Oh yeah plus those old dead white dudes Tchaikovsky, Chopin, Schubert, Mendelssohn, and I'll B. Bach....
Robin Williamson and Mike Heron of The Incredible String Band! Check out: The Hangman's Beautiful Daughter, Wee Tam, Big Huge! Three superb recordings from this late 60's British folk duo!
I usually refer to ths as "playing in service to the song".  The opposite idea is wrapping a song around your playing.  Clapton is a good example of the former, Jimi (in my far from universal opinion) the latter.

Some guys who shine for me in this regard:

Glenn Tillbrook (Squeeze)
Todd Rundgren
George Harrison
Terry Kath
David Hidalgo (Los Lobos)
Richard Lloyd (Television, many others)
Robert Quine (Bowie, many others)
Greg Leisz
Buddy Emmons

and 

Lindsey

In the vein of backing musicians, Nils Lofgren with Crazy Horse and E Street Band comes to mind. 
Some great musical artists nominated. Marty, we’re musical brothers! George Harrison is SO under-rated. When the style of guitar playing considered hip by musicians became pretty-much purely blues-based (the Yardbirds For Your Love album being a prime reason, but also Mike Bloomfield in The Paul Butterfield Blues Band, Clapton in first---after his time in The Yardbirds, though we didn’t know it then; he was not credited on the For You Love album cover---John Mayall’s band and then Cream, and finally Hendrix, who really put the nails in the coffin. Marty, I don’t care for his playing either, or his tone), George’s style of musical accompaniment became passe’. Players were now judged on their abilities at playing a solo, not playing a song. But George’s part in the middle of "Nowhere Man" is exquisite! Fantastic tone (dig the compression!), too. (it’s very reminiscent of James Burton’s solo in Ricky Nelson’s "Young World", which I bought on a 7" 45 in 1962). It’s my all-time favorite guitar "break"---not a solo separate from the song, but a guitar part that is a musical line in the song, replacing the lead vocal heard in the verses and choruses. THAT’S the kind of playing I’m talking about. Robbie Robertson plays that way in The Band; musical lines played on guitar (or piano; The Band’s Richard Manuel plays that way as well. And Garth Hudson’s organ playing is utterly unique---NO ONE else plays like him!) that are part of the song itself. Though more of a true solo than a guitar "break", Ry Cooder’s playing between verses in John Hiatt’s "Lipstick Sunset" is unbelievably great---a masterpiece!---Eric.

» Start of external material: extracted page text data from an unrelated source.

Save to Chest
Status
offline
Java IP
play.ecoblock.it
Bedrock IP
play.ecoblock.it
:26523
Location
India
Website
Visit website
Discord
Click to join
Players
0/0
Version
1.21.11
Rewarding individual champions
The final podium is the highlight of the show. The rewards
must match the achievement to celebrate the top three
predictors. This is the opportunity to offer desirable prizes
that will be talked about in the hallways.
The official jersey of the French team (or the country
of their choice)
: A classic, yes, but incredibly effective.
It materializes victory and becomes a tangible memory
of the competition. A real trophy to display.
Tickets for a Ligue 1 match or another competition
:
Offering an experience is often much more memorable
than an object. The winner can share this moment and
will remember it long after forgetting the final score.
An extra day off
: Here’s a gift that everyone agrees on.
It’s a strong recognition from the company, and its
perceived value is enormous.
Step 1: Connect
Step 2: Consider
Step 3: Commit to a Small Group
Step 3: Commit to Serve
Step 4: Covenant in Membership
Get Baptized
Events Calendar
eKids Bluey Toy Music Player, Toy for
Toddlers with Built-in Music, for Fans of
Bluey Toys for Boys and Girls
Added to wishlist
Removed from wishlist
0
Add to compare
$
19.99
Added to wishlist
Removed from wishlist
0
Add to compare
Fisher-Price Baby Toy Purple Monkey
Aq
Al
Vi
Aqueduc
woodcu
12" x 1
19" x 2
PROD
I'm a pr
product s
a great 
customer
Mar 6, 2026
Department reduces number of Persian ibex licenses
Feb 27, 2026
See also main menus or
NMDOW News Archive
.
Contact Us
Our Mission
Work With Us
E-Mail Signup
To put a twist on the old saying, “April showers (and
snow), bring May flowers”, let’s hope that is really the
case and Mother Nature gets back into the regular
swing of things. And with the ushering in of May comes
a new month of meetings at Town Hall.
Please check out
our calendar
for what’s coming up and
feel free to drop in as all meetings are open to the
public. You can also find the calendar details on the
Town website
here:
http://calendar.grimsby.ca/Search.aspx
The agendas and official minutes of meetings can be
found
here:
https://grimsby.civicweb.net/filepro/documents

One thing about the influences musicians bring to the music they make is that, if a player and the band he is in (assuming he's not a solo artist) becomes very popular, he can actually change the course, the direction, that Popular music takes. When the more Blues-based bands of the mid-60's began their ascent, they did just that. Rock 'n' Roll music had become very devoid of much of a Blues influence by the time The Yardbirds and their ilk reintroduced it in 1964-5 and onward. It was putting hardcore Blues into Rock 'n' Roll that turned it into the Rock music we have known ever since.

Clapton was at the forefront of that change in the direction the music took, so it was really significant that when George Harrison played him The Band's Music From Big Pink in the middle of 1968, the rug was pulled out from under him. In The Last Waltz, Eric says: "Music had been moving in the wrong direction for a long time. When I heard Music From Big Pink I thought, someone has finally gotten it right" (I'm paraphrasing). He immediately disbanded Cream (the biggest band in the world!) and went to West Saugerties, NY to, he intended, join The Band. That of course didn't happen, but he did take their cue and started making a different kind of music.